Иенсен закурил сигарету.
— Ладно, я все понимаю.
— Ты ей еще ничего не говорил, а?
— Что ты имеешь в виду?
То, что для Иенсена казалось не слишком понятным, для Ингхэма всегда выглядело очевидным.
— Что я бросил в него пишущей машинкой… и, возможно, убил его.
— Нет. Ничего такого я ей не говорил.
— И не говори, пожалуйста.
— Хорошо. Будь спокоен.
Несмотря на то, что Иенсен пообещал это довольно небрежно, Ингхэм знал, что может положиться на него, потому что, когда Иенсен говорит: «Это не имеет значения», для него это так и есть.
— Дело в том… я вынужден признать… я стыжусь этого поступка.
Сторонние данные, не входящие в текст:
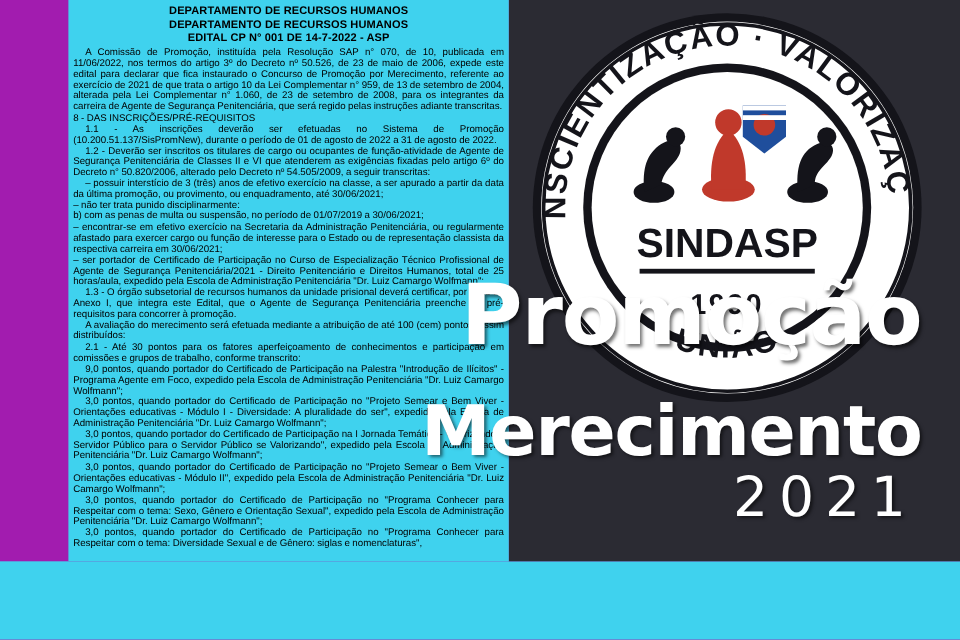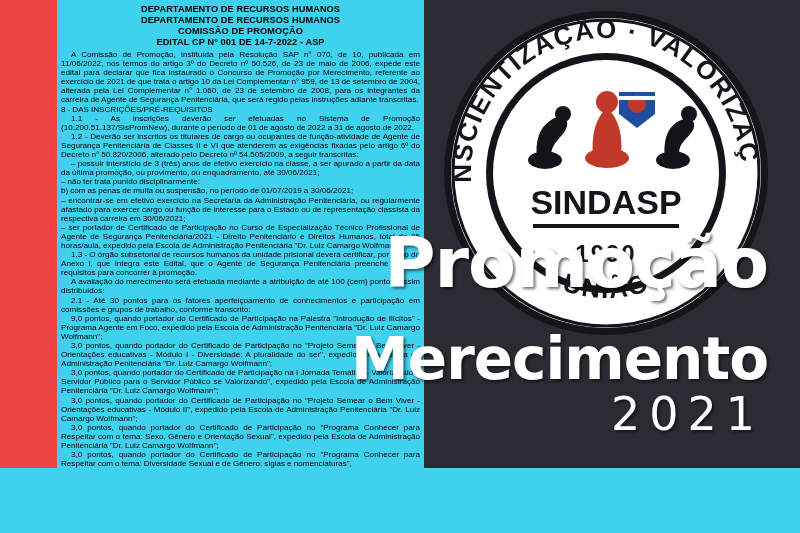"DEPARTAMENTO DE RECURSOS HUMANOS" .page { background: #ef4444 -> #a21caf }
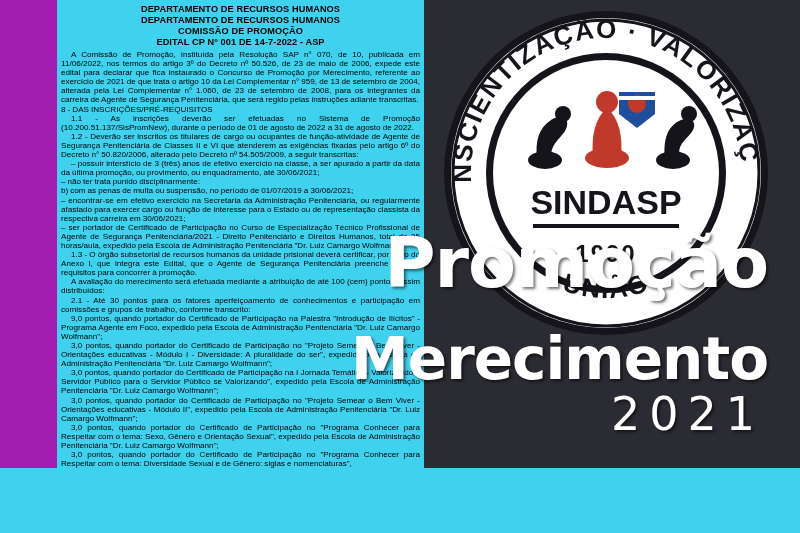"COMISSÃO DE PROMOÇÃO" div { html: <div>COMISSÃO DE PROMOÇÃO</div> -> none }
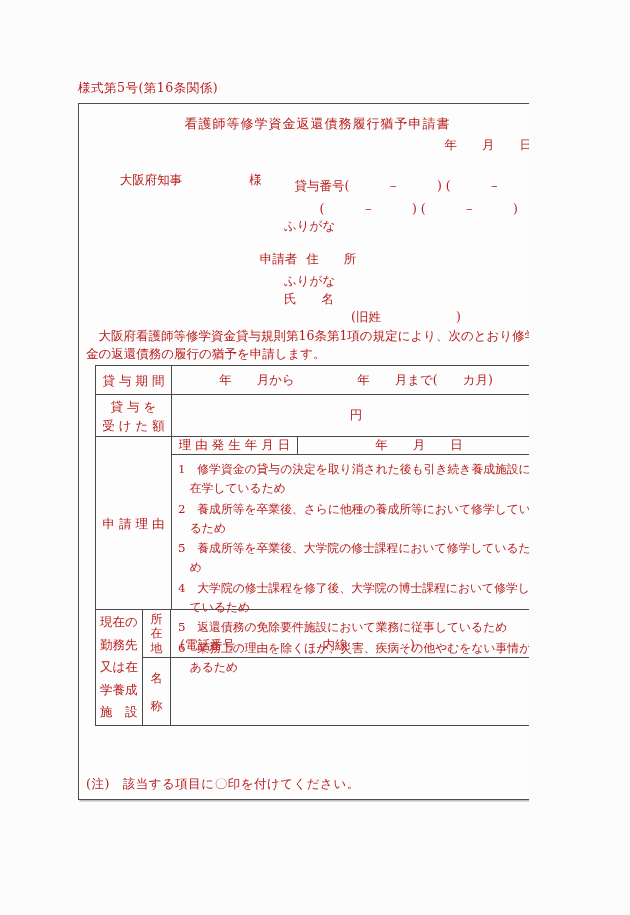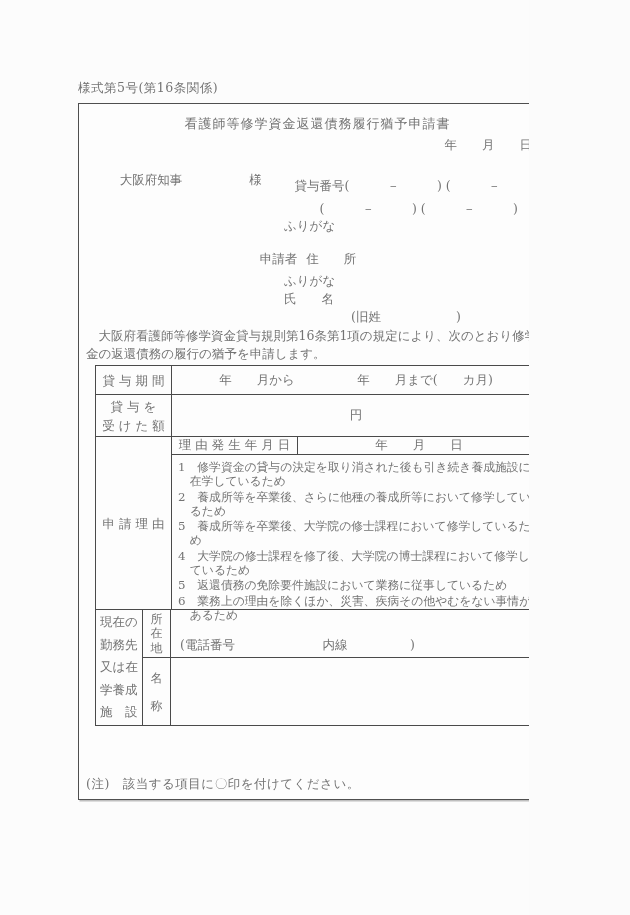"様式第5号(第16条関係)" .page { color: #737373 -> #b91c1c }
— Стыдишься? Чепуха! Католические бредни. Точнее, протестантские. — Иенсен откинулся на кровать, вытянув свои загорелые до черноты ноги поверх одеяла.
— Но я совсем не протестант. Скорее я — никто.
— Стыдишься себя — или того, что могут подумать о тебе другие?
В слове «другие» прозвучал намек на презрение.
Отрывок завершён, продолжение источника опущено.